BANGKOK, 16 October 2017” Thailand’s aviation industry heaved a sigh or relief, earlier this month, when the International Civil Aviation Organisation removed its red flag on the country’s safety and compliance standards.
A green flag opens the way for Thai airlines to once more add international services to countries that had earlier capped flight levels.
In truth, the country’s airlines were not strictly at fault. They had maintained high safety standards independently of government checks. The problem was government oversight, which proved to be shoddy.
The ICAO took issue with Thailand’s civil aviation authorities for failing to adhere to duty-of-care regulations, a lack of oversight and compliance with international standards. The nation was red flagged.

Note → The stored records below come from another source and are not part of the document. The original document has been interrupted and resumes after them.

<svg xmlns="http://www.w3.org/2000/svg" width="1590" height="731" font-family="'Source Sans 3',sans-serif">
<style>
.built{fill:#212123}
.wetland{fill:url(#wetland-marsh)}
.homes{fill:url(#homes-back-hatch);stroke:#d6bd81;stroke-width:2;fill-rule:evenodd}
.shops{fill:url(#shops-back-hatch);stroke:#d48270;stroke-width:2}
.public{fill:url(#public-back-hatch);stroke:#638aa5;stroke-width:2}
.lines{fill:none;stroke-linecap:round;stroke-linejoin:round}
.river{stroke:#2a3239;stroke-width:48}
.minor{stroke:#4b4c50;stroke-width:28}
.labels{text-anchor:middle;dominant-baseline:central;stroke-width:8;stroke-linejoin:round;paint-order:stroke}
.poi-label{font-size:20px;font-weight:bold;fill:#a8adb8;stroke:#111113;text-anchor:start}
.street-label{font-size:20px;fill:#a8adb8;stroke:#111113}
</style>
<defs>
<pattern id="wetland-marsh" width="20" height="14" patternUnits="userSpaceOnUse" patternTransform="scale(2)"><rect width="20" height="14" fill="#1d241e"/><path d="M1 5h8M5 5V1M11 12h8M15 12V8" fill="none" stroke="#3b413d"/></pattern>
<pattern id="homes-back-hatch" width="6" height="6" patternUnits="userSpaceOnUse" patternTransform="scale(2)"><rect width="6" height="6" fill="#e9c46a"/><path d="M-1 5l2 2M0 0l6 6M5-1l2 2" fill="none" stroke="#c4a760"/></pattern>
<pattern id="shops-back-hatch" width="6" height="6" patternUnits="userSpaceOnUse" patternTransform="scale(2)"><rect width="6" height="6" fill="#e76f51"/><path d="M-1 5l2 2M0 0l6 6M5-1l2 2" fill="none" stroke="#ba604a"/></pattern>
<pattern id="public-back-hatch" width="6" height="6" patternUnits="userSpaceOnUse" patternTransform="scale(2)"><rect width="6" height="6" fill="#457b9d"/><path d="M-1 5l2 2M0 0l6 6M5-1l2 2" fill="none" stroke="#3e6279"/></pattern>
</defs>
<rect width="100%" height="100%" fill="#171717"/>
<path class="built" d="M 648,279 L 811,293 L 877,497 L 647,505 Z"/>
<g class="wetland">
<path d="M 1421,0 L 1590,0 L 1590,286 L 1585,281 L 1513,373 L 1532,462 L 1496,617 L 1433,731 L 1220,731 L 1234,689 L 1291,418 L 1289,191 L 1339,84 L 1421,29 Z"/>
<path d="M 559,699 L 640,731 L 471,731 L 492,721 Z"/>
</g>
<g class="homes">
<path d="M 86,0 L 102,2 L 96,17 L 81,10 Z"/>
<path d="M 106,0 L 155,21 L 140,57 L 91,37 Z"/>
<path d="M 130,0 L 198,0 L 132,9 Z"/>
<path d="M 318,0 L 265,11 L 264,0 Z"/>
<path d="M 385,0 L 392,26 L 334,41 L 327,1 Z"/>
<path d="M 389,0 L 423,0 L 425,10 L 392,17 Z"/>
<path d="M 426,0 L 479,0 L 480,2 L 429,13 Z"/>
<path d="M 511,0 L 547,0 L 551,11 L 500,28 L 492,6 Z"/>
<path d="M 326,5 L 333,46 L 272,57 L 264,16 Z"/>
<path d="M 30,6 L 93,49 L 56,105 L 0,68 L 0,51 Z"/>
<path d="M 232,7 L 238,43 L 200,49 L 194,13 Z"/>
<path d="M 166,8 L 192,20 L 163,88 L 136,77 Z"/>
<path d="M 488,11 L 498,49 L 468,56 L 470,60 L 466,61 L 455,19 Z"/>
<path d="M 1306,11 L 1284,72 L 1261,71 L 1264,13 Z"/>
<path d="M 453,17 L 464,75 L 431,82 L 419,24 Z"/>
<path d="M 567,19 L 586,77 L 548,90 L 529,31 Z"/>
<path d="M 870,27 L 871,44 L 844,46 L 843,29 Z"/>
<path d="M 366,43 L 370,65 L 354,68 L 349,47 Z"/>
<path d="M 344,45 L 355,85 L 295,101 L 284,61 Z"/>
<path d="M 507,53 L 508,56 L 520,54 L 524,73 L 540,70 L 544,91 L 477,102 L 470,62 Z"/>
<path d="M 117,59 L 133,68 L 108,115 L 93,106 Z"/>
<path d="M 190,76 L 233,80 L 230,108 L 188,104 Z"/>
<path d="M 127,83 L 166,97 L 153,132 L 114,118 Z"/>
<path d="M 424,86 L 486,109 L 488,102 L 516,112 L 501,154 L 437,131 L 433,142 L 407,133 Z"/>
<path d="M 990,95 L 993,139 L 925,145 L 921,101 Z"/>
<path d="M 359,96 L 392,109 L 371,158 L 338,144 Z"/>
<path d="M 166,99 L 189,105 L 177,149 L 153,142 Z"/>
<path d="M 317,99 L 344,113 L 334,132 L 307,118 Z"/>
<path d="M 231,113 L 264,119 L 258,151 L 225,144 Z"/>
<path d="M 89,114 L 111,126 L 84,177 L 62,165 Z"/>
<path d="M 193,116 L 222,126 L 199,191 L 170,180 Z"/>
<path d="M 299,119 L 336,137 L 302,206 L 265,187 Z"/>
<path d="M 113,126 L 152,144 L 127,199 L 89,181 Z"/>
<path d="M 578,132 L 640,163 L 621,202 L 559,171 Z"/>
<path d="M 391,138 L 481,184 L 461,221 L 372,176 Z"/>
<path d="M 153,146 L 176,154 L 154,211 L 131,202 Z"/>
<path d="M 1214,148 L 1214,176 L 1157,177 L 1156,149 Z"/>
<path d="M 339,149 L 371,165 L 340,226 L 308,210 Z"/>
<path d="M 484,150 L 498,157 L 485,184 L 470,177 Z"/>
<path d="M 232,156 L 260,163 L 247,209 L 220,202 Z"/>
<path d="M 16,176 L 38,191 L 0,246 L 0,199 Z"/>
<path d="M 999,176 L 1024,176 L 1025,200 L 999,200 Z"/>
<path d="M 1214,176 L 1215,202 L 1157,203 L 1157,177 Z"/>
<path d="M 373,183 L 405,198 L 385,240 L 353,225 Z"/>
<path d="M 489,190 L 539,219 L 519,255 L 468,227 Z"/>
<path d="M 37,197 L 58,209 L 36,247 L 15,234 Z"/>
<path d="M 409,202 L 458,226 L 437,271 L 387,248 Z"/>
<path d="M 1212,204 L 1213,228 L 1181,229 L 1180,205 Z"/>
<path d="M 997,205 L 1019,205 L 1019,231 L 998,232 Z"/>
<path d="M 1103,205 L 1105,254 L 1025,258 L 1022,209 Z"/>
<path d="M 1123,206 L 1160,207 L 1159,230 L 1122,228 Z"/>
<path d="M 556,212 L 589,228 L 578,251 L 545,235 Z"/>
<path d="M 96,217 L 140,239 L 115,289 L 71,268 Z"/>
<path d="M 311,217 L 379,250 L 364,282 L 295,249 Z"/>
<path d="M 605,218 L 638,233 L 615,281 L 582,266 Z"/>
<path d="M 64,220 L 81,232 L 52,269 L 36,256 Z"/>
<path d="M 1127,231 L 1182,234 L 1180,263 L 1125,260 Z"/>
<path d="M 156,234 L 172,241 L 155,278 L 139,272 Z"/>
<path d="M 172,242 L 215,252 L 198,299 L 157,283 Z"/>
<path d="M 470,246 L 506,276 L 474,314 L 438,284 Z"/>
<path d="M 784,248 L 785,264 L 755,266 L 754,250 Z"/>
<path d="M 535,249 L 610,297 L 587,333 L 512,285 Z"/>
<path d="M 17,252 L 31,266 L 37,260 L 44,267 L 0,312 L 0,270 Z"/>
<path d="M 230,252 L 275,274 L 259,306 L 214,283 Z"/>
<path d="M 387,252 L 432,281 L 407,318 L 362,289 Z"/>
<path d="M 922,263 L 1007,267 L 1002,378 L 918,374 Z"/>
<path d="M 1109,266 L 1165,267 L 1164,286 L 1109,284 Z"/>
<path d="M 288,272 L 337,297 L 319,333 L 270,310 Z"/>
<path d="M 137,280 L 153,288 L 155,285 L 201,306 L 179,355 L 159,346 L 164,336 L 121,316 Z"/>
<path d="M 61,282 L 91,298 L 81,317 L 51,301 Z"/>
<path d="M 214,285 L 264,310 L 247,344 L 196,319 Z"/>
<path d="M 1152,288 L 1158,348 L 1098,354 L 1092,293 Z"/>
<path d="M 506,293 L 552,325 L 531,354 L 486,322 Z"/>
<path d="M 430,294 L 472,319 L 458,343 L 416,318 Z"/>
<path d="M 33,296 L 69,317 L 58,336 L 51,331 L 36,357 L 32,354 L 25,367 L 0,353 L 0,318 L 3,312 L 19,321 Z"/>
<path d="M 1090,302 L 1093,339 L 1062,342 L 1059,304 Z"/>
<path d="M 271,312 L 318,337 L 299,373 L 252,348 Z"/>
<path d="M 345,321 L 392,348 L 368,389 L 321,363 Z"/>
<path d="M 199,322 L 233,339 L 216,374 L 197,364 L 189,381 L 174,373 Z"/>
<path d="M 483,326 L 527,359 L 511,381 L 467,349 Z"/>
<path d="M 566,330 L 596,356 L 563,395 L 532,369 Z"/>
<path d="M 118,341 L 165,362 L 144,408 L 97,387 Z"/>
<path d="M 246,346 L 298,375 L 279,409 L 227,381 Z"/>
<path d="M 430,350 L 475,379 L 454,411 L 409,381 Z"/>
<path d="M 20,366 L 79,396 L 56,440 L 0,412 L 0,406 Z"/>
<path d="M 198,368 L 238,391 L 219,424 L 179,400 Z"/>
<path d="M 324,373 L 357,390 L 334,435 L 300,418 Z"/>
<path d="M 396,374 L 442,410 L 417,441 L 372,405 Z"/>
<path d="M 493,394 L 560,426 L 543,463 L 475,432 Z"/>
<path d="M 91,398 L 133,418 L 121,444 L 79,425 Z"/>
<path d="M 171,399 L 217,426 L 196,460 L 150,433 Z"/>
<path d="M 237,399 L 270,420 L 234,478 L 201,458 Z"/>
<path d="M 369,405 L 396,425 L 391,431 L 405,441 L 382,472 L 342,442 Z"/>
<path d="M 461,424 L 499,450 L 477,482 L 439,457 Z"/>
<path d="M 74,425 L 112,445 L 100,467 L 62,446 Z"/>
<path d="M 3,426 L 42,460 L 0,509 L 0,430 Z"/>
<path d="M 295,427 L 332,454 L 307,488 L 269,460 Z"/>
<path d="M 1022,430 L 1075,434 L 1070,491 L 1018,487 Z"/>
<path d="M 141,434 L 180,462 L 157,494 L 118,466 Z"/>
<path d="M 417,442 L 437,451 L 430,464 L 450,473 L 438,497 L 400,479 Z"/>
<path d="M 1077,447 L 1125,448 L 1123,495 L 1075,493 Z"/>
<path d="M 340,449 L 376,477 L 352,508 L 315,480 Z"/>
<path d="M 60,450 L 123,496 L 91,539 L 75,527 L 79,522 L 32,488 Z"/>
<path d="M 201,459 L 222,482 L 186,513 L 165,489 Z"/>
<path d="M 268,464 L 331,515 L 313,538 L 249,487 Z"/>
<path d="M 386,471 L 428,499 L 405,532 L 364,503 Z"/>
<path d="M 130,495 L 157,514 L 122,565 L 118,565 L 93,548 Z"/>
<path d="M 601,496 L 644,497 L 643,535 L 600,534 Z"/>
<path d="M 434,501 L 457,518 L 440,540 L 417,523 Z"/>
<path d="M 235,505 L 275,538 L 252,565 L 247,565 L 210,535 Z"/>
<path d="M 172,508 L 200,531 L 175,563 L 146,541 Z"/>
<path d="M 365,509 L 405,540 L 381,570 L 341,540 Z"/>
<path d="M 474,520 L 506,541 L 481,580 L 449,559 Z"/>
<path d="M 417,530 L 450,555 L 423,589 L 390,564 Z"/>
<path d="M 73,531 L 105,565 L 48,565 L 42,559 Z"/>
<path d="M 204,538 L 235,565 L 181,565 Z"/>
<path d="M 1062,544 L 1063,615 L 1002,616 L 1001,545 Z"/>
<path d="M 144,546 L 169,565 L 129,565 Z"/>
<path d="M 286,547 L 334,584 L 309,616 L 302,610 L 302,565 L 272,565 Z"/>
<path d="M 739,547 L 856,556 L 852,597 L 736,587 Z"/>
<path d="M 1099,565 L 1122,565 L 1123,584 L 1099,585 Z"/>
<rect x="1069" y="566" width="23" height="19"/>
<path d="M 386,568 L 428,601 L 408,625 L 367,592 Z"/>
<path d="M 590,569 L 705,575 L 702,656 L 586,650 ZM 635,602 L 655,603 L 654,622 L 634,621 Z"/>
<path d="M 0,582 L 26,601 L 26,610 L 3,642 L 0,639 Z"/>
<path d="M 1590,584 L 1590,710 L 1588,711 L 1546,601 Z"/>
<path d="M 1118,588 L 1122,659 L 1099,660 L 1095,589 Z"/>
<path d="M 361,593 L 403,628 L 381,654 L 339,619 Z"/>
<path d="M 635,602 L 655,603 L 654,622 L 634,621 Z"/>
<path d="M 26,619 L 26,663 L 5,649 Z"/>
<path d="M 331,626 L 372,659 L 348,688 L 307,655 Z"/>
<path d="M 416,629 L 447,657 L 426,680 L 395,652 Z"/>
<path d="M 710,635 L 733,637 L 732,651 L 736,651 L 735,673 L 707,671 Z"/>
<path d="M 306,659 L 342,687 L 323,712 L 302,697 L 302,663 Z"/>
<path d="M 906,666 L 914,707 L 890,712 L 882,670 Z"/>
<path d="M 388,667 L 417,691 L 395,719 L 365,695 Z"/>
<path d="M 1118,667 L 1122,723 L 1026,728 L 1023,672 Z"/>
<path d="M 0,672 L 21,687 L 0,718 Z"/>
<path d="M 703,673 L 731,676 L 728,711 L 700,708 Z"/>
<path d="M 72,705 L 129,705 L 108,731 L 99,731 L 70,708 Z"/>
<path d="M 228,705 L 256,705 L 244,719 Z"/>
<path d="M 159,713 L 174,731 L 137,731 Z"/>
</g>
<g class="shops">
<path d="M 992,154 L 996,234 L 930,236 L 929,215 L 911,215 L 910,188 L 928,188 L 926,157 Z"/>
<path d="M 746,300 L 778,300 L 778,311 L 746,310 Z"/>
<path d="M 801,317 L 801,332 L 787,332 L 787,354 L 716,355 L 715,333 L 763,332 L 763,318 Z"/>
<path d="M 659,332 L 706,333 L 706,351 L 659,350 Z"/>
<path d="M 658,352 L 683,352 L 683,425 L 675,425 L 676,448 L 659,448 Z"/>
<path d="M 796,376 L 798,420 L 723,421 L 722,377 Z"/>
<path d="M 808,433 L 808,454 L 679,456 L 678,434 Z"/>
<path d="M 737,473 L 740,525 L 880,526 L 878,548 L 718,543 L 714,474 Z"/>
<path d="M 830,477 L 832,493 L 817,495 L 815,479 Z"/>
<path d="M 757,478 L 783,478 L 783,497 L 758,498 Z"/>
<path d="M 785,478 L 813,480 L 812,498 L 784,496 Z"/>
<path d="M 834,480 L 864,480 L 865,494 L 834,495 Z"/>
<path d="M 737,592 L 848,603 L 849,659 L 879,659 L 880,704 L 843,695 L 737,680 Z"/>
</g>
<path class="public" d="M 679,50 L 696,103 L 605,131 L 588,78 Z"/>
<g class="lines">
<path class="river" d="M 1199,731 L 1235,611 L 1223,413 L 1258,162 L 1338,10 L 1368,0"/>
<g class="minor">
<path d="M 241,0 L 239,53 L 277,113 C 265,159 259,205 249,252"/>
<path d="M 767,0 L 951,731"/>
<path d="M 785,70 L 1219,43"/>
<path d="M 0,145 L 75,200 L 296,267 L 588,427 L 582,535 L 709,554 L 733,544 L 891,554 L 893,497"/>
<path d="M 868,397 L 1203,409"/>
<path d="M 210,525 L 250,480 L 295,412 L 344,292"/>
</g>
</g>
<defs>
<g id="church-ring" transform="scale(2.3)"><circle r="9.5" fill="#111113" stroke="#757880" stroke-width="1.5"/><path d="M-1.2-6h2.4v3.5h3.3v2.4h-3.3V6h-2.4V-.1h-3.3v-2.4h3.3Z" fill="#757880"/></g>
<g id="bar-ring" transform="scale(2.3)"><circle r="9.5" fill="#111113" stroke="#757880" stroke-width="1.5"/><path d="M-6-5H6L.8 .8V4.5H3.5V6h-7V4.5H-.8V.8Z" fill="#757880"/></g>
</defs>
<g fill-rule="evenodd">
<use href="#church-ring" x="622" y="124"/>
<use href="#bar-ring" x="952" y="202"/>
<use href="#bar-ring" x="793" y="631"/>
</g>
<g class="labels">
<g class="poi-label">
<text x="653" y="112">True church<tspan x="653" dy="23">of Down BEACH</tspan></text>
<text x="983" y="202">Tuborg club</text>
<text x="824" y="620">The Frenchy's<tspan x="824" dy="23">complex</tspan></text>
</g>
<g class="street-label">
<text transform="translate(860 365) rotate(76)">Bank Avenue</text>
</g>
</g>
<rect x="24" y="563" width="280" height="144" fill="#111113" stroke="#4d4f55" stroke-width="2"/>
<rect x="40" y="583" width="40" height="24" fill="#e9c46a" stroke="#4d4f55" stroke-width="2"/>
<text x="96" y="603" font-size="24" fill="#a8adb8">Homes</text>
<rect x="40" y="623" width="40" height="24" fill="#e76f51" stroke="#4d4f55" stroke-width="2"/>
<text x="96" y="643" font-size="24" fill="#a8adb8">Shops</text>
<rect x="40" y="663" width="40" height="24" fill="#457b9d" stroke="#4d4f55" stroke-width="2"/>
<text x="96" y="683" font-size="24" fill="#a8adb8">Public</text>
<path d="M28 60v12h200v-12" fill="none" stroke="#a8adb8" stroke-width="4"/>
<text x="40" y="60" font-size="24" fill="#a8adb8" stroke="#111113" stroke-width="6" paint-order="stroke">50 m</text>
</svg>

Apart from the loss of face for Thailand, which sees itself as an aviation leader and hub in Asia, it was financially damaging for airlines registered in the country. It prevented, or hindered, efforts to expand new services, particularly beyond Southeast Asia.

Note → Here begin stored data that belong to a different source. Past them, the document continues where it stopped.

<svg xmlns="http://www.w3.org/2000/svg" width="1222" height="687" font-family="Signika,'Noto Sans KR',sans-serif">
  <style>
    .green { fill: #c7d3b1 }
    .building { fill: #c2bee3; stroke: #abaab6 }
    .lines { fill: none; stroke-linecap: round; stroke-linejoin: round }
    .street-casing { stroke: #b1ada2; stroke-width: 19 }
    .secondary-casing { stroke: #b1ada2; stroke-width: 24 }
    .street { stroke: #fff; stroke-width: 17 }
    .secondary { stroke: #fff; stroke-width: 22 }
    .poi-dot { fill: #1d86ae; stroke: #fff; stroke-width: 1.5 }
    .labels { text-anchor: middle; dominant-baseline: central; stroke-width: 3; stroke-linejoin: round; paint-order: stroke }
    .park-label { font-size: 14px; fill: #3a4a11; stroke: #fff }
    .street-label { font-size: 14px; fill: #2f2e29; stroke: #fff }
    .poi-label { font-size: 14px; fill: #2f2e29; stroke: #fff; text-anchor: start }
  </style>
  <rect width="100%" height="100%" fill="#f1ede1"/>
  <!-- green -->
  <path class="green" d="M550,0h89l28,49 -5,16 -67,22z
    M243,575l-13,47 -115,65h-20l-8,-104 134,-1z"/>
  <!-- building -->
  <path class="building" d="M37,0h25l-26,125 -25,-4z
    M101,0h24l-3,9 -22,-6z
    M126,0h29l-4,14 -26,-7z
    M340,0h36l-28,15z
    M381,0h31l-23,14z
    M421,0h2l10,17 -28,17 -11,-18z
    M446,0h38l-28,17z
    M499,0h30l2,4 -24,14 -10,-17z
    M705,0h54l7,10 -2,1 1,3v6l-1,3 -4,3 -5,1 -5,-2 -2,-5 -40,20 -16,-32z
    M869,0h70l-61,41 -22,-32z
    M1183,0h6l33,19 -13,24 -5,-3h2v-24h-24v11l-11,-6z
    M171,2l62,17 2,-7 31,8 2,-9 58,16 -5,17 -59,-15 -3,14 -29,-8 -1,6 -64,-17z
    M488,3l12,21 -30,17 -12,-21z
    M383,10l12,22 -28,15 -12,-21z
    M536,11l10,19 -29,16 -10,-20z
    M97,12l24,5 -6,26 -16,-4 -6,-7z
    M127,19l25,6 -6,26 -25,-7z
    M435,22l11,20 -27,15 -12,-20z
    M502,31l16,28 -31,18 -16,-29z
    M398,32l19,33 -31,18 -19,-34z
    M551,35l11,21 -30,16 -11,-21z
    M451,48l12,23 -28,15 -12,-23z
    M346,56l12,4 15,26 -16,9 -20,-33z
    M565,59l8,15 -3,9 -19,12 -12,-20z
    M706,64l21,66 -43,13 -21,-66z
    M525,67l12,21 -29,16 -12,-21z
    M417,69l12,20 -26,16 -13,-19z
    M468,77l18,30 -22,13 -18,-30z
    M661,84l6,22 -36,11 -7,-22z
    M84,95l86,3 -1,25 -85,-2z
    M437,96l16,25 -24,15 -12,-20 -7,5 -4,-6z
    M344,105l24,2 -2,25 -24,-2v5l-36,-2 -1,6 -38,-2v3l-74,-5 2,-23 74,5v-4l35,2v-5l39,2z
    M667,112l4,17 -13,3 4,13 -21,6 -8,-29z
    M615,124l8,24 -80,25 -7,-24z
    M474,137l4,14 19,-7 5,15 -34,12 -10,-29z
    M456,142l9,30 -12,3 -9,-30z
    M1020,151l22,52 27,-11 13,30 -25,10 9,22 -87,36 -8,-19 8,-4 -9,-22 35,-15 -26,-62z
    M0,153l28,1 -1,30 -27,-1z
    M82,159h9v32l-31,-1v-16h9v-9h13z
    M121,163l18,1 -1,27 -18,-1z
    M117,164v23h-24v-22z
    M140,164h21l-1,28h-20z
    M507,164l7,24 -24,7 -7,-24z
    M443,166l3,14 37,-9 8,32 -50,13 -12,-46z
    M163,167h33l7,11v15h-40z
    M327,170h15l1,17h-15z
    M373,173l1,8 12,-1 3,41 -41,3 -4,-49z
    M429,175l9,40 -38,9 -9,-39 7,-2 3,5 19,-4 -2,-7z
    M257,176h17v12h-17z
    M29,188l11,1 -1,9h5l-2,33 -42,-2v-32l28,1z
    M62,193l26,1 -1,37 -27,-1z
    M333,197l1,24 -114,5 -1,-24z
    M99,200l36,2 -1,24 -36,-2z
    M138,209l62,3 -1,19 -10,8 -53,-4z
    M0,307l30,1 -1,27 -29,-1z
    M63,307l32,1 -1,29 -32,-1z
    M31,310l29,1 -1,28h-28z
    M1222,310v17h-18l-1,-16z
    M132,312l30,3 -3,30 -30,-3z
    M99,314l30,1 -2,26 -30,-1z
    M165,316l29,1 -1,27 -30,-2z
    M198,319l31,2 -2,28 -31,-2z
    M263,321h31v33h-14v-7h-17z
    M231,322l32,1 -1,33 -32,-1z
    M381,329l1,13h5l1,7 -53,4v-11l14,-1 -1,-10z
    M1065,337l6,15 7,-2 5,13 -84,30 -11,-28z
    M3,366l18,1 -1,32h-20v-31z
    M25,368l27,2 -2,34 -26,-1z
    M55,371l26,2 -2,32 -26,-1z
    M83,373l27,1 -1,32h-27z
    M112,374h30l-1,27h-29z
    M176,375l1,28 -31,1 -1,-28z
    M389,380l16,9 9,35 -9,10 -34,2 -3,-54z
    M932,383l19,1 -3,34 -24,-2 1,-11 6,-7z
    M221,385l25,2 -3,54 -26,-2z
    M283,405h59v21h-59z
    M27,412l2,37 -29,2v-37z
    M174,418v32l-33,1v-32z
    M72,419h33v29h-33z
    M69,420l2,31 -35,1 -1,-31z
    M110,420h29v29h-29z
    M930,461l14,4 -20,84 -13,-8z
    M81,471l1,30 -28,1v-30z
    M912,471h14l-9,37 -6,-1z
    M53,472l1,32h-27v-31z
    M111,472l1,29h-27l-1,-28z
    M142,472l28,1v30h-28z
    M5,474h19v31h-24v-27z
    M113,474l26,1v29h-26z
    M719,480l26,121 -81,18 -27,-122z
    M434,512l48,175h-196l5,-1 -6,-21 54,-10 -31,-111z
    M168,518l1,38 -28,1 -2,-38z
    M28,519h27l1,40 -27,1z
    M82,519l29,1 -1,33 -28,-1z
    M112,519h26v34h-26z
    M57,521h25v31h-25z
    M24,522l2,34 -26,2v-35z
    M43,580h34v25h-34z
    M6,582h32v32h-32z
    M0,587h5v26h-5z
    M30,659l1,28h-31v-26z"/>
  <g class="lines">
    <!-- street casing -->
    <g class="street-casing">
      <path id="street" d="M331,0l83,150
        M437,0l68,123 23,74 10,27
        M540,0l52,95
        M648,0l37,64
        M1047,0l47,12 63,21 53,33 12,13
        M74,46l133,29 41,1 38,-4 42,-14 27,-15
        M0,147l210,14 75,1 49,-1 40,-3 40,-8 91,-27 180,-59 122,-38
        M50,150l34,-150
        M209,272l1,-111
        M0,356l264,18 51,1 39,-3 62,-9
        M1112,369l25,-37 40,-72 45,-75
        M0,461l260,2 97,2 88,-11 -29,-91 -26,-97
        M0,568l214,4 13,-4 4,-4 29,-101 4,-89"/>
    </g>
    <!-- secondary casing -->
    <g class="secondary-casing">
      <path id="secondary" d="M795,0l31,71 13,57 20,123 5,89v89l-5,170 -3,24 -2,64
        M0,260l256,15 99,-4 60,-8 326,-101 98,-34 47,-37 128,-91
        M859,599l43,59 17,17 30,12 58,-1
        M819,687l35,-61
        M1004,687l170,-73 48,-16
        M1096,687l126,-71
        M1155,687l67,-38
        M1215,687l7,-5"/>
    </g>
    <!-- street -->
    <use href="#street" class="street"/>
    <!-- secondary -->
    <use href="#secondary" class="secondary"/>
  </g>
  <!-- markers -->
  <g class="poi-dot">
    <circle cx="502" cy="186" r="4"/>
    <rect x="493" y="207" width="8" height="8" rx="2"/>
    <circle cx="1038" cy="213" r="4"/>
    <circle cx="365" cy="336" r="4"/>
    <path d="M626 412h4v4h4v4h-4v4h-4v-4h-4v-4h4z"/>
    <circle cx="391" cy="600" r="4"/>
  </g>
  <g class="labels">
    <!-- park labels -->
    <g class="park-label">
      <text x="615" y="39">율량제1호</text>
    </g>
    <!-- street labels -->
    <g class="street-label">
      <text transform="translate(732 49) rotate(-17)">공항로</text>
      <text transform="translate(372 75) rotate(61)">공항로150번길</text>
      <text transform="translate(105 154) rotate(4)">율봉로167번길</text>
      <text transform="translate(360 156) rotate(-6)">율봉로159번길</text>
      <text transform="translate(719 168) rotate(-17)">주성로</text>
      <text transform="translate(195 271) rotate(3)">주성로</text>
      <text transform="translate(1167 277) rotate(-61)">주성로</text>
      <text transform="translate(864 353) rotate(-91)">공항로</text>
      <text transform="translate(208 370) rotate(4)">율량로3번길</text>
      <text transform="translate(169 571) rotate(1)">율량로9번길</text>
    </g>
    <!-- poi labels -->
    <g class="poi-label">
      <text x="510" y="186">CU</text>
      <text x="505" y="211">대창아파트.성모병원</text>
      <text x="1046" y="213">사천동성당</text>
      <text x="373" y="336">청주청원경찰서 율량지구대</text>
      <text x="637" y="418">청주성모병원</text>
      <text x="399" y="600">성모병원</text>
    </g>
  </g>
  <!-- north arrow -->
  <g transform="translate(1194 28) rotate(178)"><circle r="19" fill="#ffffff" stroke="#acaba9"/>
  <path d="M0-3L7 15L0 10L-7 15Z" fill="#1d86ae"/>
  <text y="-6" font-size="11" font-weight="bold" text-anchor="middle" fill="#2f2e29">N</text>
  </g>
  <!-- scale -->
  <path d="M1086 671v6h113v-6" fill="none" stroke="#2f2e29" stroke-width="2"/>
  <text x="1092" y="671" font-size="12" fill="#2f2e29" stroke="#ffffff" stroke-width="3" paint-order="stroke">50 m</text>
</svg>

ICAO’s removal of the red flag indicates the painful process that focused on restructuring the country’s civil aviation authorities was successful.
ICAO’s jurisdiction stops at the doors of government civil aviation bureaus that are entrusted with the task of working in a transparent manner to ensure checks and balances are carried out.
Consumers rely on those checks and balances every time they book a flight. They believe someone is looking after their interests by ensuring airlines comply with international standards.
If the bureaus are shoddy and complacent, then ultimately the travelling public will suffer. Consumer protection should be a high priority and it starts by ensuring airlines comply with the rules of compensation on delayed or cancelled flights. But there are other factors, too, that impact on consumer confidence. Often airlines overcharge on routes where they have a virtual monopoly with fares completely out of sync with the distance covered.
We all understand that airlines have to turn a profit. For example if they are actively promoting new routes at considerable cost there is some justification for setting higher fares on well established and profitable routes. But often the higher fares remain for decades. They become the norm.
For example, fares on the Bangkok-Samui sector have been far too expensive no matter how you argue that the airline in question is using some of its profits to develop new routes.
Bangkok Airways is one of the few Thai airlines to consistently declare an annual profit and should be praised for its many innovations and quality service. However, that does not justify the fares it quotes on routes to Samui.